I have a dataframe that looks like this:
Example:
name <- c("p1", "p2", "p3", "p1", "p4","h1", "h2", "p2", "p3", "k1", "k2", "p1", "h2")
text <- c("This is the first sentence of p1. This is the second sentence of p1.", "This is the first sentence of p1. This is the first sentence of p2.", "This is the first sentence of p1. This is the first sentence of p2. This is the first sentence of p3.", "This is the first sentence of p2. This is the third sentence of p1.", "This is the first sentence of p4.", "This is the first sentence of h1. This is the second sentence of h1.", "This is the first sentence of h1. This is the first sentence of h2.", "This is the first sentence of p2.", "This is the first sentence of h1. This is the first sentence of p3.", "This is the first sentence of k1.", "This is the first sentence of k1. This is the first sentence of k2.", "This is the first sentence of k1. This is the first sentence of p1.", "This is the first sentence of p1. This is the first sentence of h1.")
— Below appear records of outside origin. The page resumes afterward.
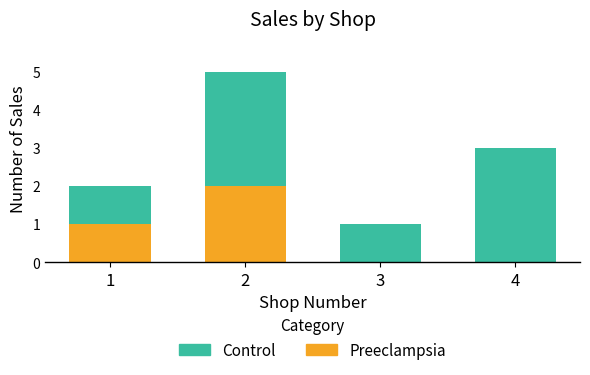

Reading left to right, list the values for the Preeclampsia series.

1=1	2=2	3=0	4=0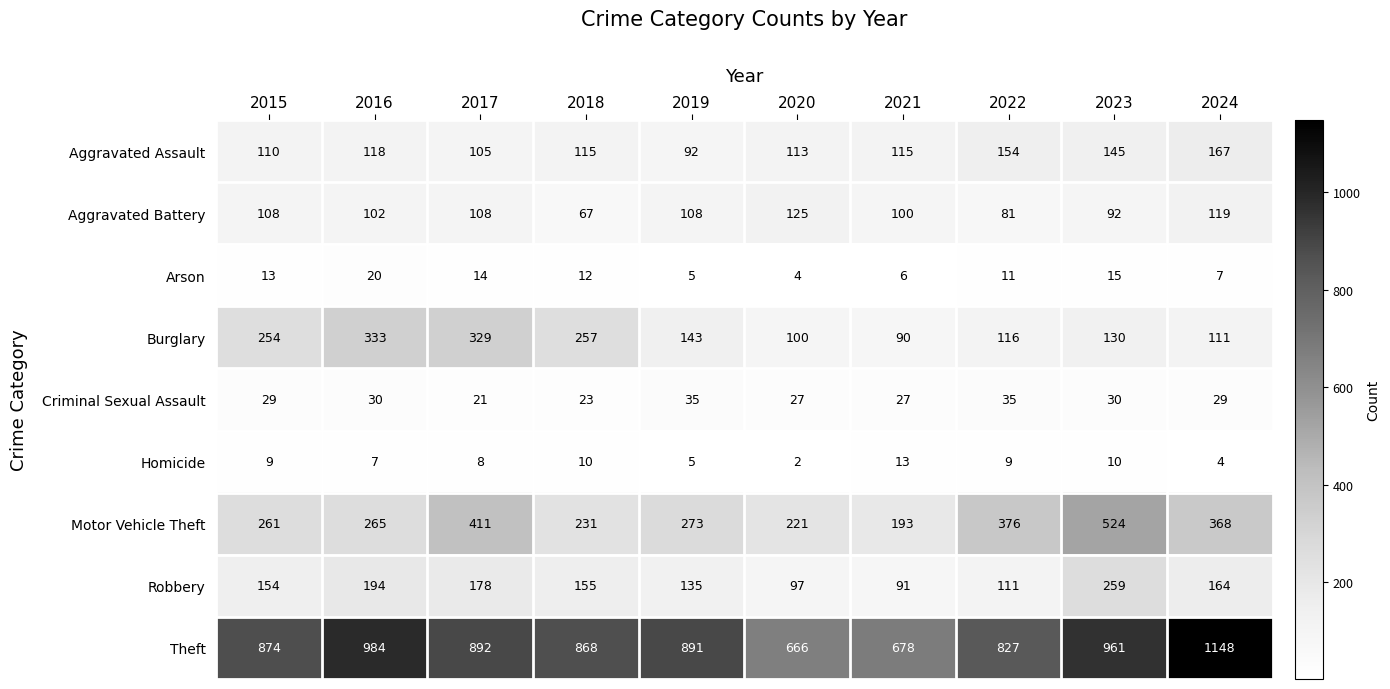

The value of Aggravated Assault at 2020 is 166. True or false?

False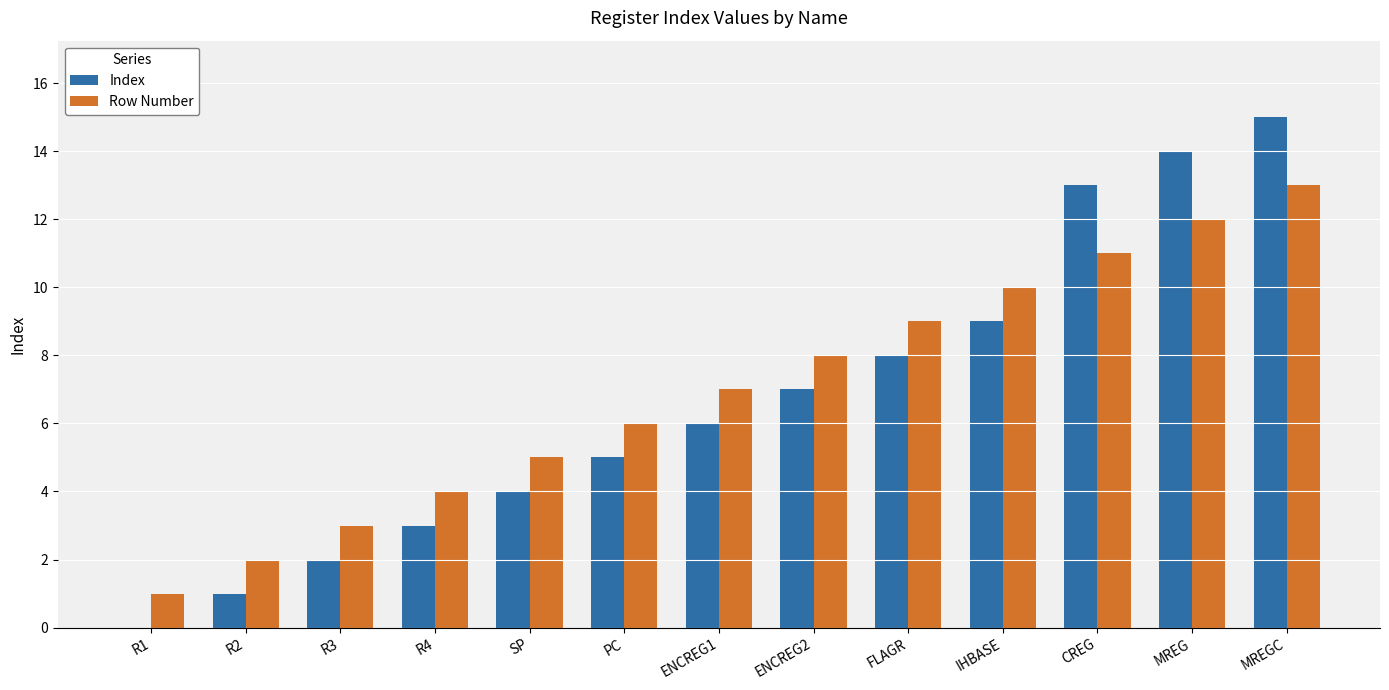

At which category does the chart reach its peak across all series?

MREGC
group <- c("gr1", "gr1", "gr1", "gr1", "gr1","gr2", "gr2", "gr2", "gr2", "gr3", "gr3", "gr3", "gr3")
frame1 <- data.frame(name, text, group)
The variable text consists of sentences, that have a lot of duplicates. I want to remove all duplicates, but only do so within a certain group. Outside of the group, duplicate sentences can remain duplicate sentences. The group is indicated by the variable 'group'. What I have come up with is only a start, but it's the only way I could think of, and I was hoping someone could help me get along with it.
list1 <- tokenize_sentences(as.character(frame1$text))
frame2 = enframe(list1) %>%
unnest
If now I could somehow get my variable 'group' from frame1 to be in frame2, hence to also have 24 rows that are matching the variable names from frame with regard to their original order, I could continue. In order to get along, I have just computed the desired vector, that I want to add to frame2, by hand:
desiredvector <- c("gr1","gr1","gr1","gr1","gr1","gr1","gr1","gr1","gr1","gr1","gr2","gr2","gr2","gr2","gr2","gr2","gr2","gr3","gr3","gr3","gr3","gr3","gr3","gr3")
desiredframe <- cbind(desiredvector, frame2)
cleanframe = desiredframe %>%
group_by(desiredvector) %>%
distinct(value, .keep_all = T)
finalframe = aggregate(value ~ name, cleanframe, paste(sep = " ", collapse = NULL)
Regarding finalframe, I also wanted to ask if anybody knows how I could get rid of the comma, that the toString argument adds to the concatenation of the final strings.
Thanks for any help, and also for any suggestions on how I could further improve the procedure or solve it in a different way.